Nonalcoholic steatohepatitis (NASH) is an increasingly common chronic liver disease in which hepatic fibrosis is the major pathological change. The transforming growth factor β (TGF-β)/mall mothers against decapentaplegic (Smad) signaling is the main effector of fibrosis. Although the antifibrotic effect of echinacoside (Ech) on the liver has been indicated previously, the cellular and molecular mechanisms remain unclear.

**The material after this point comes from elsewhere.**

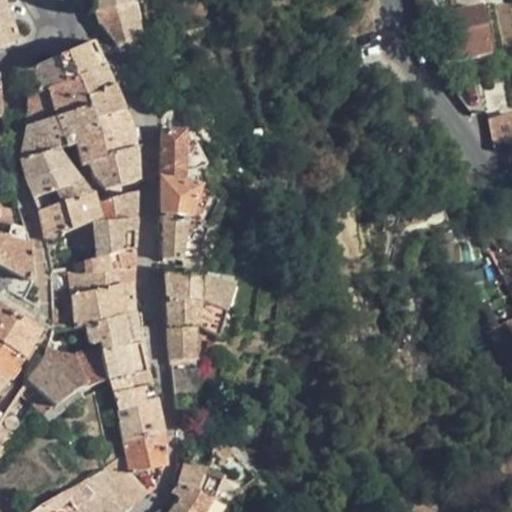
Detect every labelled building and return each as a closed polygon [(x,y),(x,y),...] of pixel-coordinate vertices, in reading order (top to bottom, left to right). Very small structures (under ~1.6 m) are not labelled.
[(0,0),(0,46),(18,42),(1,0),(0,0)] [(131,5),(140,2),(142,2),(141,0),(133,0),(130,1),(130,0),(92,0),(95,11),(86,14),(87,17),(96,15),(131,5)] [(98,24),(117,47),(141,42),(131,5),(96,15),(98,24)] [(447,27),(482,23),(479,8),(445,14),(447,27)] [(488,55),(482,23),(447,27),(454,61),(488,55)] [(37,68),(45,93),(55,89),(104,69),(91,44),(84,47),(81,42),(63,50),(65,56),(37,68)] [(15,87),(20,88),(27,88),(27,97),(27,100),(45,93),(37,68),(28,72),(14,73),(15,87)] [(104,69),(55,89),(61,108),(112,87),(104,69)] [(112,87),(61,108),(64,117),(68,130),(94,122),(123,114),(116,98),(112,87)] [(64,117),(61,108),(55,89),(45,93),(27,100),(27,102),(24,130),(53,120),(64,117)] [(123,114),(94,122),(98,136),(102,158),(133,151),(132,132),(123,114)] [(511,127),(509,114),(500,116),(504,132),(511,130),(511,127)] [(505,138),(504,132),(500,116),(488,119),(494,145),(503,143),(502,139),(505,138)] [(74,147),(68,130),(64,117),(53,120),(61,143),(64,149),(65,150),(74,147)] [(56,152),(64,149),(61,143),(53,120),(24,130),(19,162),(20,164),(56,152)] [(103,163),(102,158),(98,136),(94,122),(68,130),(74,147),(80,168),(87,167),(103,163)] [(183,135),(160,135),(159,172),(182,177),(182,175),(183,137),(183,135)] [(182,175),(207,166),(191,137),(183,137),(182,175)] [(133,151),(102,158),(103,163),(87,167),(93,179),(105,192),(136,184),(133,151)] [(66,165),(56,152),(20,164),(26,184),(70,170),(66,165)] [(58,193),(79,183),(70,170),(26,184),(33,199),(58,193)] [(182,187),(182,177),(159,172),(159,181),(160,218),(187,222),(188,217),(197,192),(198,190),(182,187)] [(188,217),(200,221),(210,197),(197,192),(188,217)] [(45,242),(92,224),(102,224),(96,205),(91,195),(39,212),(45,242)] [(96,205),(102,224),(135,223),(135,195),(96,205)] [(180,262),(181,259),(186,223),(187,222),(160,218),(161,261),(180,262)] [(201,224),(198,224),(187,222),(186,223),(181,259),(197,257),(201,224)] [(134,253),(135,223),(102,224),(92,224),(97,259),(134,253)] [(9,232),(6,241),(30,250),(26,237),(9,232)] [(30,250),(6,241),(0,238),(0,268),(28,283),(31,277),(30,250)] [(133,264),(134,253),(97,259),(84,263),(84,273),(133,264)] [(84,263),(72,265),(73,274),(84,273),(84,263)] [(133,286),(133,264),(84,273),(73,274),(67,274),(70,297),(133,286)] [(196,278),(163,274),(165,303),(200,305),(224,315),(232,285),(218,282),(196,278)] [(73,318),(73,330),(74,330),(83,329),(133,316),(133,286),(70,297),(73,318)] [(217,339),(224,316),(224,315),(200,305),(165,303),(167,346),(169,363),(196,361),(196,330),(198,330),(217,339)] [(0,345),(23,361),(40,332),(0,307),(0,345)] [(133,316),(83,329),(87,344),(88,345),(91,347),(98,345),(100,354),(139,346),(133,316)] [(511,318),(500,323),(511,349),(511,318)] [(0,345),(0,377),(7,382),(23,361),(0,345)] [(85,391),(106,382),(145,375),(144,372),(139,346),(100,354),(75,359),(85,391)] [(26,383),(53,408),(55,409),(78,392),(85,391),(75,359),(51,354),(45,351),(44,359),(26,383)] [(145,375),(106,382),(111,396),(149,388),(145,375)] [(26,383),(18,396),(43,418),(53,408),(26,383)] [(149,388),(111,396),(117,416),(155,405),(149,388)] [(155,405),(117,416),(115,417),(121,445),(162,436),(155,405)] [(13,437),(9,434),(4,430),(0,427),(0,433),(9,442),(13,437)] [(0,455),(9,442),(0,433),(0,455)] [(162,436),(121,445),(124,462),(127,474),(130,474),(148,494),(154,489),(159,482),(161,474),(164,473),(165,471),(165,452),(162,436)] [(127,474),(124,462),(121,460),(117,461),(114,462),(103,472),(103,473),(134,506),(148,494),(130,474),(127,474)] [(221,479),(204,471),(184,462),(183,465),(176,464),(175,470),(173,480),(178,482),(178,486),(212,500),(221,479)] [(126,511),(134,506),(103,473),(87,480),(118,511),(126,511)] [(118,511),(87,480),(62,494),(78,511),(118,511)] [(217,511),(223,504),(212,500),(178,486),(174,488),(170,494),(177,499),(173,506),(183,511),(217,511)] [(78,511),(62,494),(52,499),(42,506),(47,511),(78,511)]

This study aims to investigate both in vivo and in vitro antifibrotic properties of Ech. Cell viability and scratch/wound assays show that Ech significantly inhibits the proliferation, migration, and activation of human hepatic stellate LX-2 cells. In mice with high-fat diet-induced hepatic fibrosis, Ech treatment attenuates the progression of liver injury, inflammation, and fibrosis. Furthermore, transcriptome analysis and subsequent functional validation demonstrate that Ech achieves antifibrotic effects by the activin receptor type-2A (ACVR2A)-mediated TGF-β1/Smad signaling pathway; ultimately, ACVR2A is demonstrated to be an important target for hepatic fibrosis by inhibiting and inducing the expression of ACVR2A in LX-2 cells. Ech exerts potent antifibrotic effects by inhibiting the ACVR2A-mediated TGF-β1/Smad signaling axis and may serve as an alternative treatment for hepatic fibrosis.